The break puts me behind schedule for my goal of having a completed draft by the end of 2021, though I haven’t given up on the objective quite yet. I believe that the autumn months will shake out such that I’ll have more time to dedicate to my fiction and can make up the gap.
However—and who knows what changed in only a few weeks—I did feel more competent with my French on this trip across the French-Swiss border, as compared to how I felt when I reported in during my July postmortem.
False confidence? Maybe. I’ll take it, though. I need as much confidence as I can get heading into the DELF language test I have on my 2021 goals program. (As the exam only takes place a few times a year, I need to sign up on the autumn roster if I want to make the deadline I set.)

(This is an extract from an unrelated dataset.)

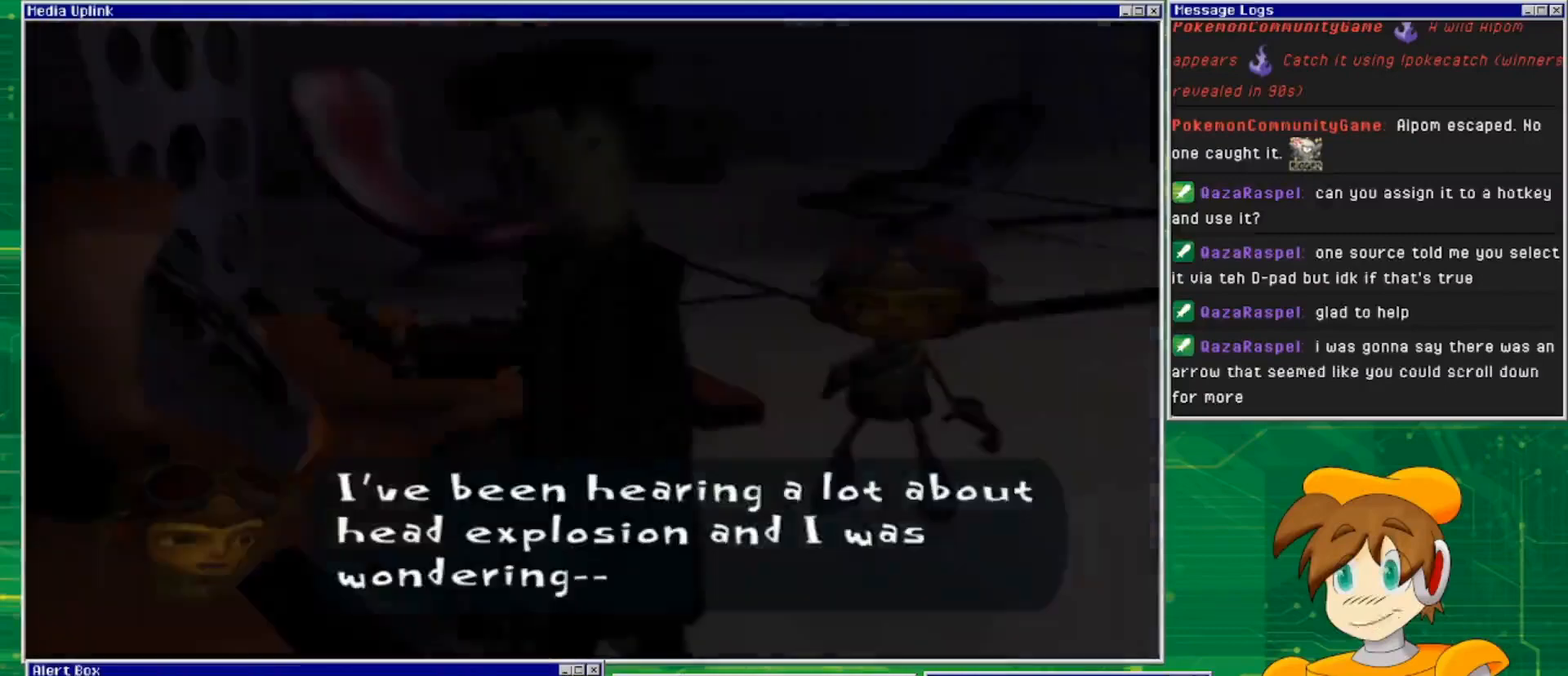
{"buttons": [], "left_stick": "center", "right_stick": "center", "events": [[67, "TRIANGLE", "up"]]}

On other fronts, I noticed this month when I reviewed my annual goals against my progress so far that I have—for the first time in my personal memory—managed to really feel good in my body in 2021. Not that I’d ever claim physical perfection (far from it), but that the work I’ve done this year has helped me to feel fitter and healthier mentally and physically and more at peace with my diet and exercise than I can remember feeling.
When I look back at my monthly reviews from the past (the private ones I do on paper, not the highlights I put in these monthly posts on Observing Leslie), I notice how much of a struggle I’ve had on these fronts in the past and feel incredibly free to have reached a good place in the first time since, perhaps, early childhood.
Here we go into autumn, everyone. Hang tight, spread as much love and positivity as you can (the world continues to need it), and stay kind to yourself while you’re at it, too.